■ Text under study ■
--------

Wednesday, September 21, 2011

Sorry this isn't a real post - Tokyo

I meant to write a real post today- although I've forgotten what about- but it didn't happen for two reasons.

Firstly, I'm in Tokyo and I've travelled with my Japanese netbook. The keyboard is pain to type on, and the layout is in Japanese, which is fine until I try to press a symbol key. Please forive any strange spellings and punctuations.

Secondly, I'm on the school trip and the days are seriously long. It's almost midnight and I jst got in. (Kiddies went to sleep at 10 though.)

So, in lieu of actual post, I'm going to give you a round-up of my day.

The students split into groups today to wander around Tokyo/tour places/ do shopping. Most of the teachers had the day free. I'd have just lounged in my room- it's Tokyo, not Timbuktu. I think I've been here more than I've been to NYC- about 20 times,but who's counting?

Now all of this would have been fine, had it not been for the typhoon. Seeing as the other teachers seemed hellbent on me actually doing something, I wondered off to Shinjuku. I know that area really well, because it's where the newbies stay when they come in.

When I was leavng the hotel, I forgot to ask where the trrain station was. I hate looking lost more than I hate being lost. (Yes, I'm a man in girl's skin.) So I refused to turn back and ask where the station was. I just picked a direction and started walking. After about 10 minutes, I gave up and went into a convenience store.

Me: excuse me, where's the nearest train station.
Attendant: Next door.

Lo, and behold, there's a train sign not 50m from the convenience store exit. I swear they put it up while I was in the store!

I went into the subway. Figured out which line it was. Figured out which colour was the right line on the map. And then promptly read the wrong line. Went down to the platform. Got on a train, all the while wondering why it didn't say the station I thought it should. Got to the end of the line. Wondered where the heck I was. Only to hear'...departing for Shinjuku from track...'

Essentially, I got to Shinjuku purely by accident.

--------

Copy the stretch of the Tokyo blog post from "When I was leavng" through "a convenience store.".

■ Supplied information ■
--------

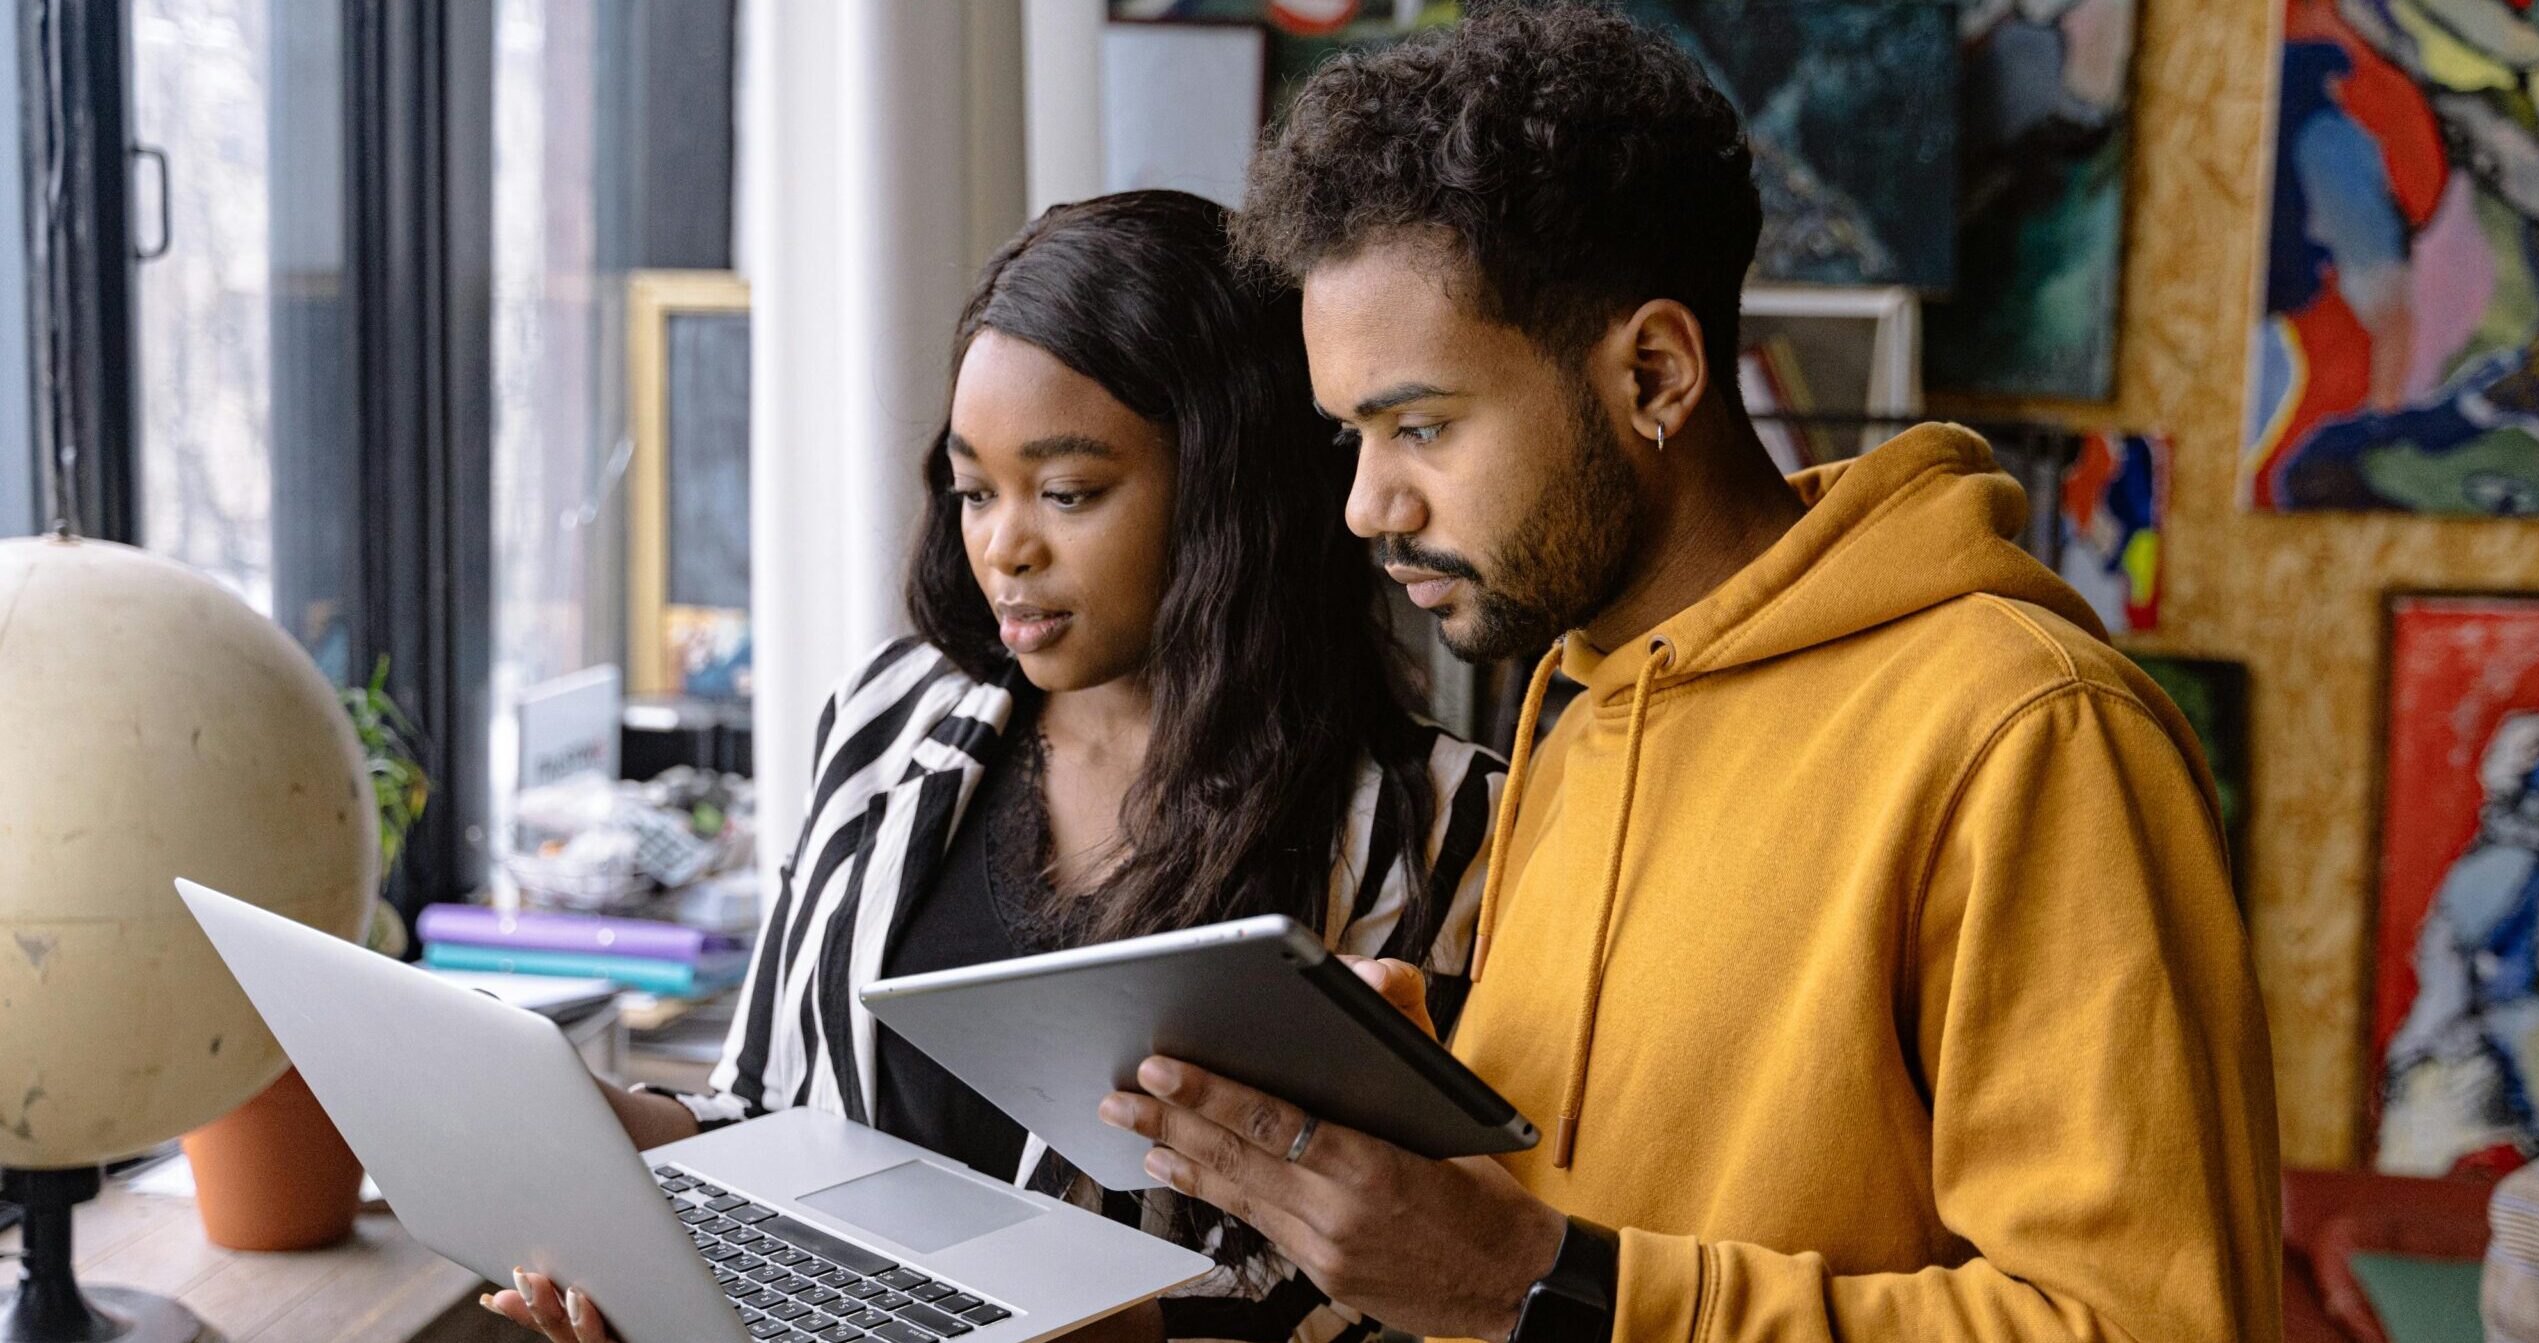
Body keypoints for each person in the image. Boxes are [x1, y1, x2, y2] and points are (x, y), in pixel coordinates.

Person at [1100, 7, 2284, 1341]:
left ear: (1654, 373)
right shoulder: (1585, 696)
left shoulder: (2031, 733)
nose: (1368, 504)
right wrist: (1435, 1071)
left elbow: (2144, 1322)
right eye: (1349, 438)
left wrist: (1541, 1284)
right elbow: (1659, 1158)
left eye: (1421, 425)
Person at [484, 189, 1504, 1343]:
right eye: (975, 490)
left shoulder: (1436, 823)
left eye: (1066, 493)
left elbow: (1400, 1288)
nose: (1003, 546)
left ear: (1235, 489)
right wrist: (592, 1135)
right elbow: (768, 1117)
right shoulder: (895, 717)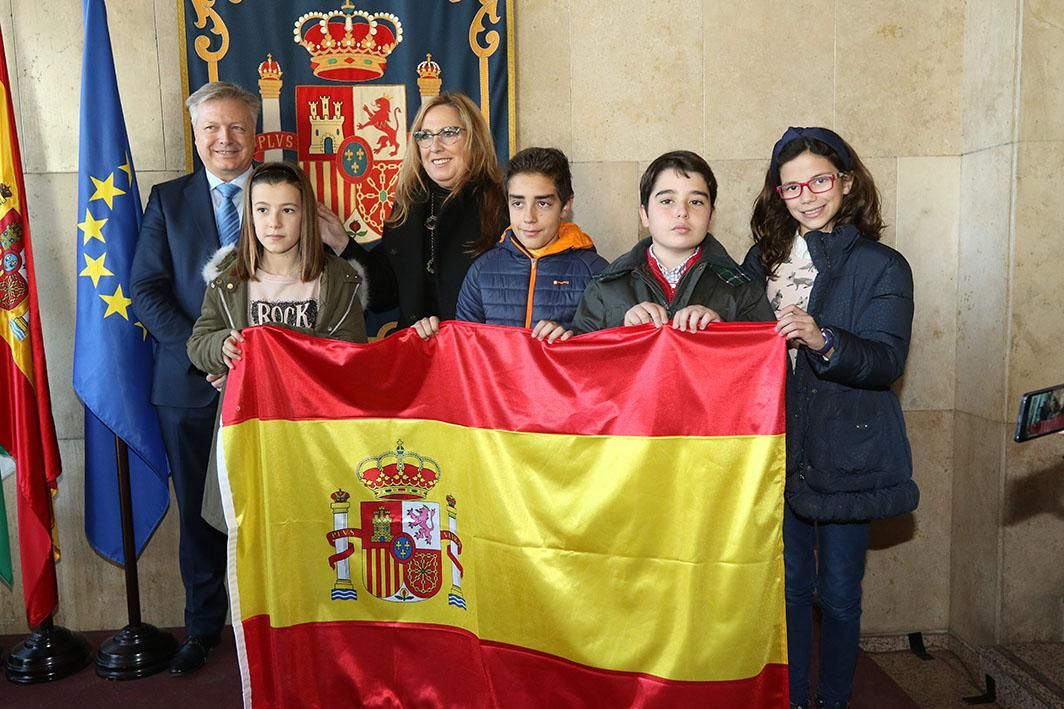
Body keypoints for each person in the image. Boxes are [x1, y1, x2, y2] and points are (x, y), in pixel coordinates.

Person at [742, 126, 918, 709]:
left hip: (847, 447)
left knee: (839, 593)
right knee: (789, 590)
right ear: (778, 194)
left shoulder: (882, 265)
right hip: (775, 448)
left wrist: (824, 340)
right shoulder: (760, 259)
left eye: (819, 180)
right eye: (792, 187)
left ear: (845, 181)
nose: (808, 195)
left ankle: (834, 700)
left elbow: (886, 360)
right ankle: (791, 699)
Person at [130, 81, 260, 675]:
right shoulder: (167, 200)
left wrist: (256, 360)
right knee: (200, 518)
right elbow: (146, 291)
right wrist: (210, 354)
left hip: (269, 389)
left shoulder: (283, 193)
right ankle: (204, 629)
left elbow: (311, 278)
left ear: (255, 132)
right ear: (195, 133)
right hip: (188, 388)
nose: (224, 139)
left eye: (235, 126)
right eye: (211, 127)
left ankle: (274, 625)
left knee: (269, 509)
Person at [334, 92, 506, 330]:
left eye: (449, 133)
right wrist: (342, 243)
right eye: (424, 136)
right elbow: (384, 294)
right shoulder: (408, 207)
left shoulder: (504, 206)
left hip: (475, 355)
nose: (434, 146)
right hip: (416, 356)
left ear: (475, 139)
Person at [186, 161, 367, 377]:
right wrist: (222, 345)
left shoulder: (339, 277)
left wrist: (271, 338)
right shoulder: (228, 279)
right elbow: (198, 343)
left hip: (314, 407)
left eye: (288, 210)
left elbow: (353, 353)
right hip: (251, 408)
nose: (274, 222)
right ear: (250, 216)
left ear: (306, 215)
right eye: (262, 210)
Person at [414, 147, 607, 342]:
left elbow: (611, 354)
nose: (529, 218)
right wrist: (432, 340)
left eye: (543, 204)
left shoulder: (597, 273)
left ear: (565, 206)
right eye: (518, 203)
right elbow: (464, 351)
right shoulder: (482, 271)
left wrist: (572, 338)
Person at [570, 150, 774, 334]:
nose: (682, 212)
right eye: (667, 201)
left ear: (710, 215)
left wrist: (721, 331)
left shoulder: (743, 288)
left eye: (696, 202)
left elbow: (768, 362)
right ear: (645, 215)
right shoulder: (605, 287)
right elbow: (580, 364)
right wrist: (621, 329)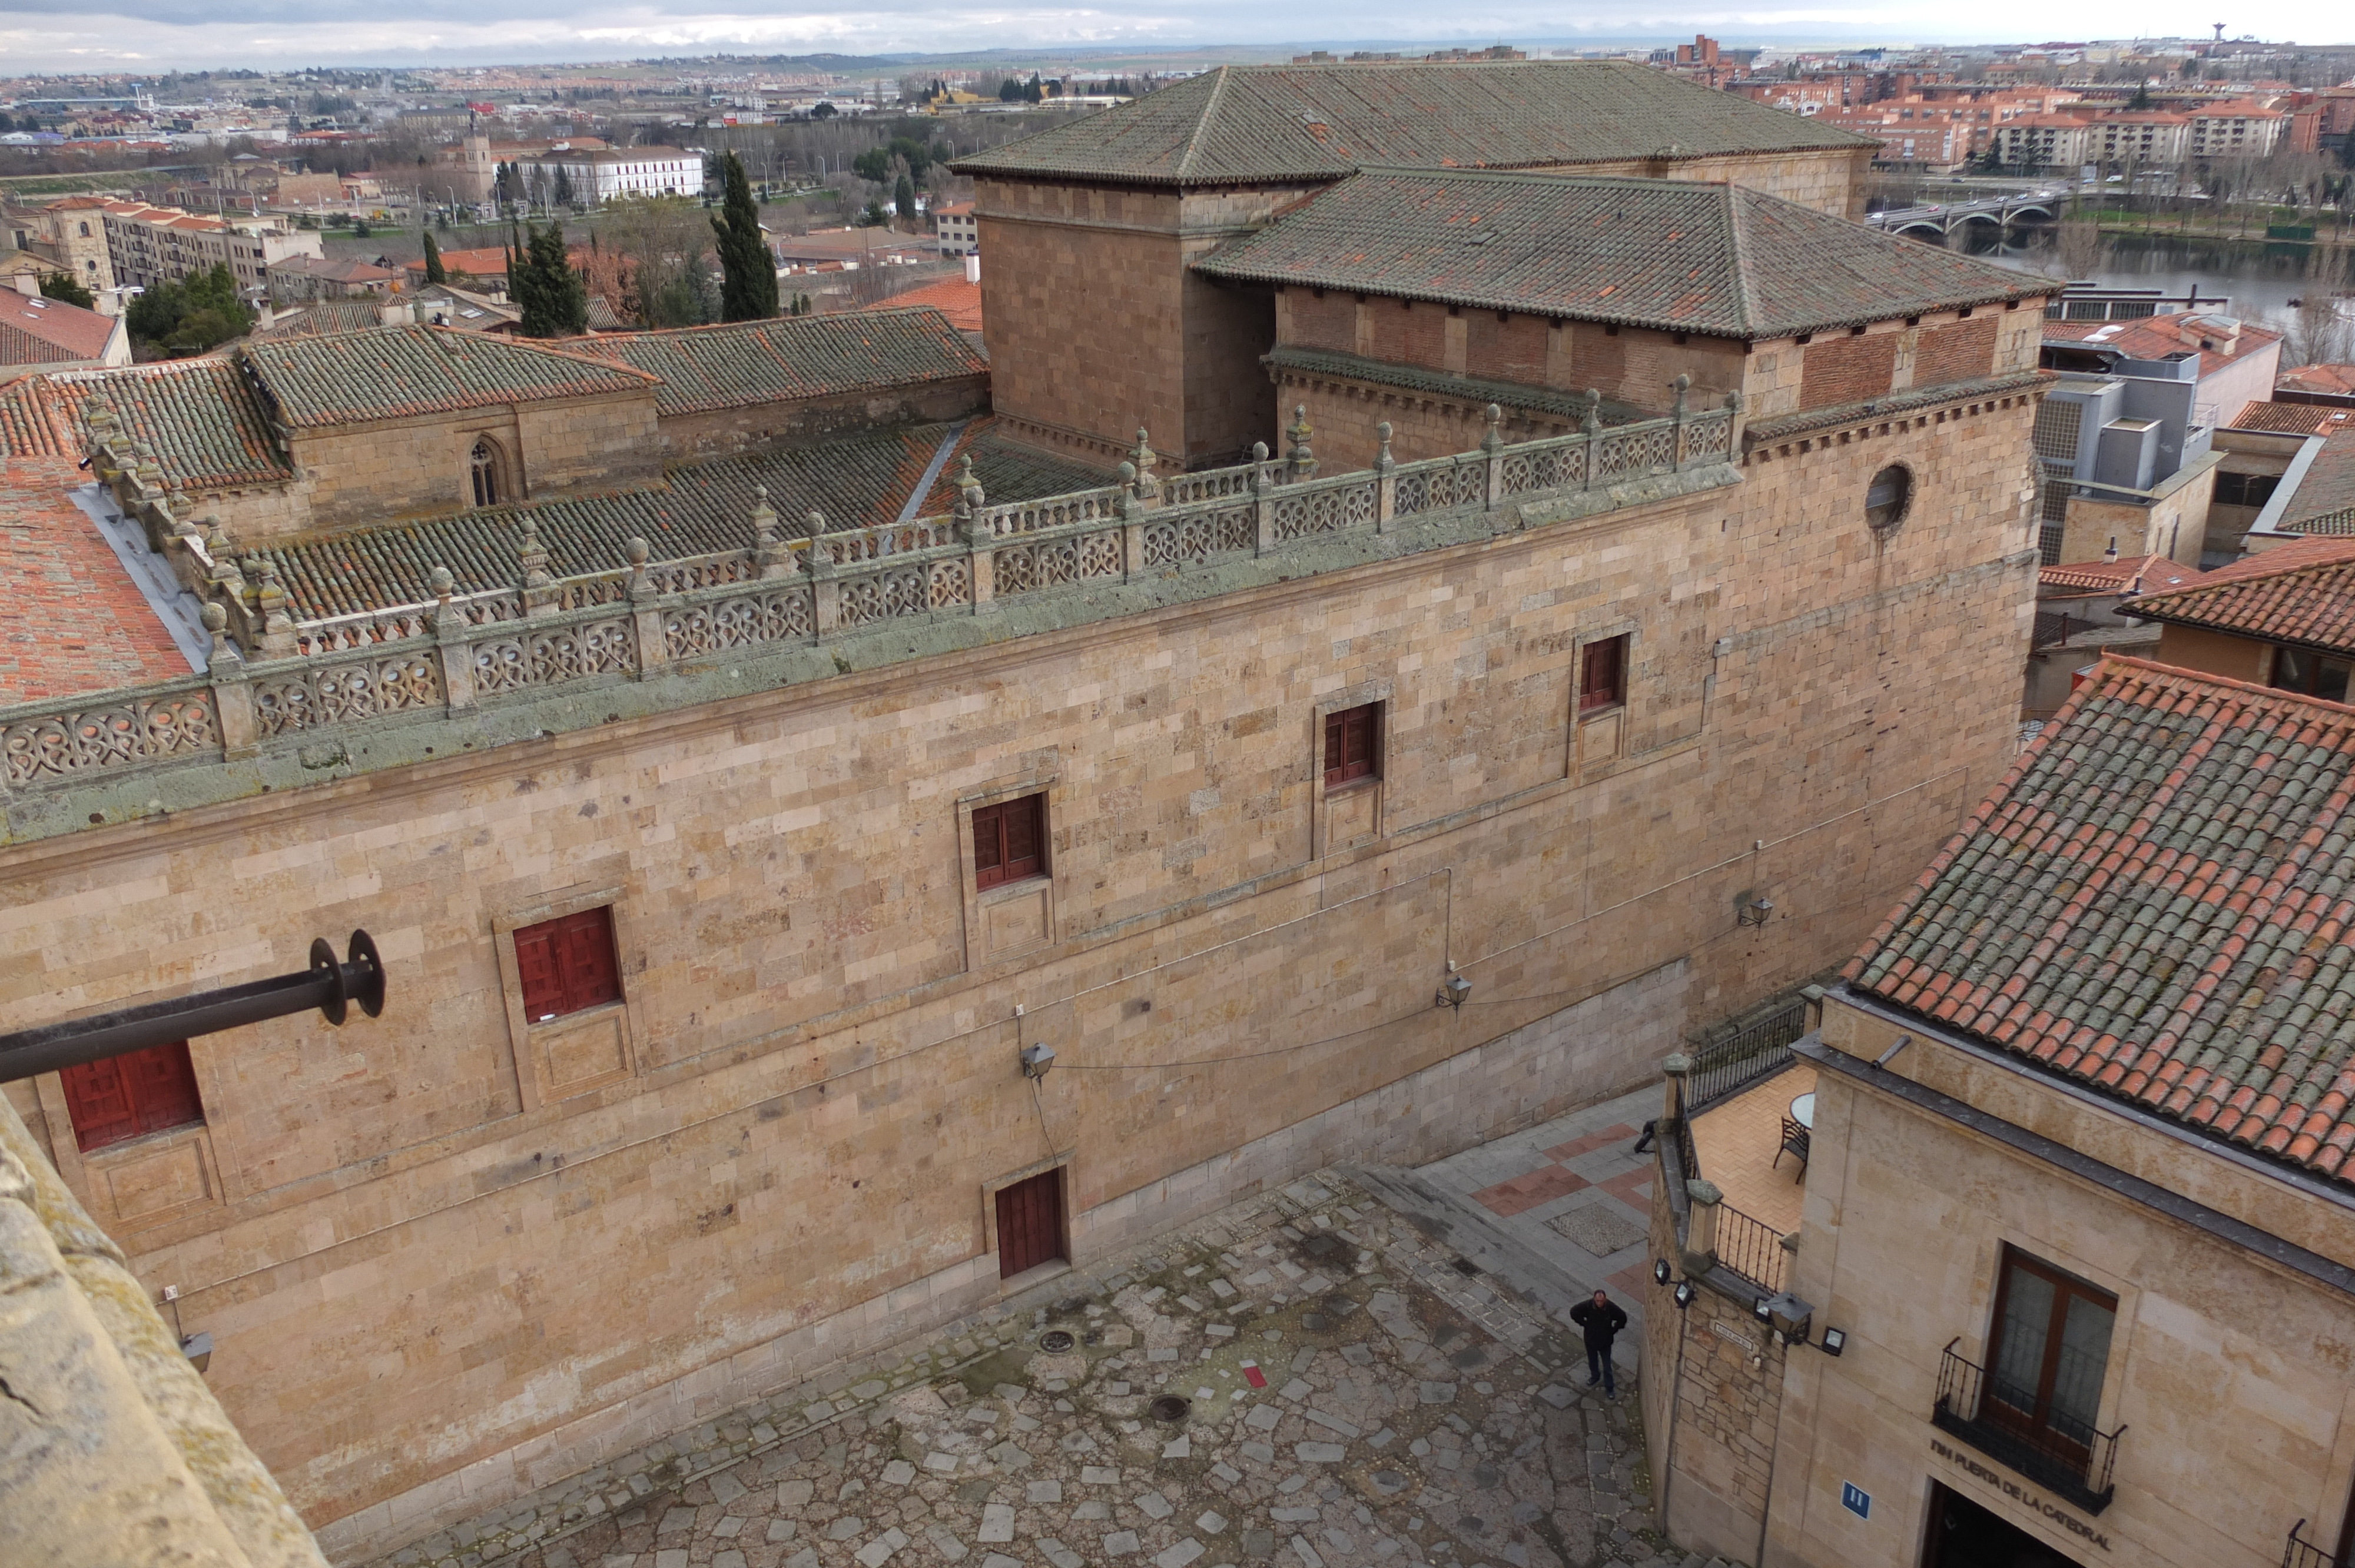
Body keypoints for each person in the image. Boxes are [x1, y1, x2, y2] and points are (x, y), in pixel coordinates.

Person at [1570, 1288, 1628, 1394]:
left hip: (1605, 1342)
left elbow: (1622, 1318)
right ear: (1594, 1299)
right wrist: (1585, 1324)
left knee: (1607, 1366)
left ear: (1605, 1299)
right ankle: (1595, 1376)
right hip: (1591, 1340)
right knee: (1593, 1361)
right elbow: (1574, 1312)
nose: (1599, 1303)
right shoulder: (1588, 1306)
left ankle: (1609, 1387)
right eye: (1597, 1301)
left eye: (1601, 1301)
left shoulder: (1611, 1308)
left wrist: (1613, 1330)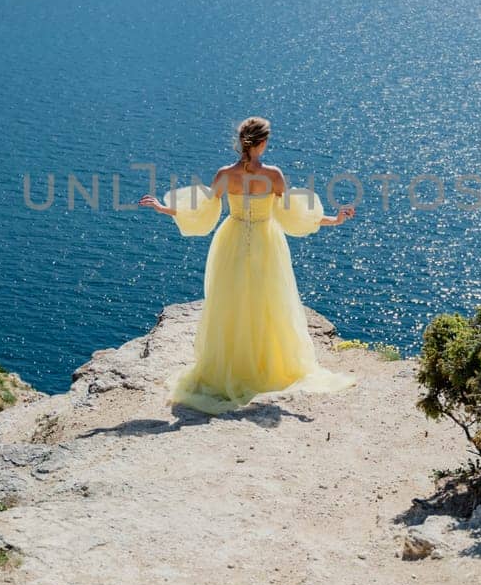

--------

■ Result of this exercise ■
When I was leavng the hotel, I forgot to ask where the trrain station was. I hate looking lost more than I hate being lost. (Yes, I'm a man in girl's skin.) So I refused to turn back and ask where the station was. I just picked a direction and started walking. After about 10 minutes, I gave up and went into a convenience store.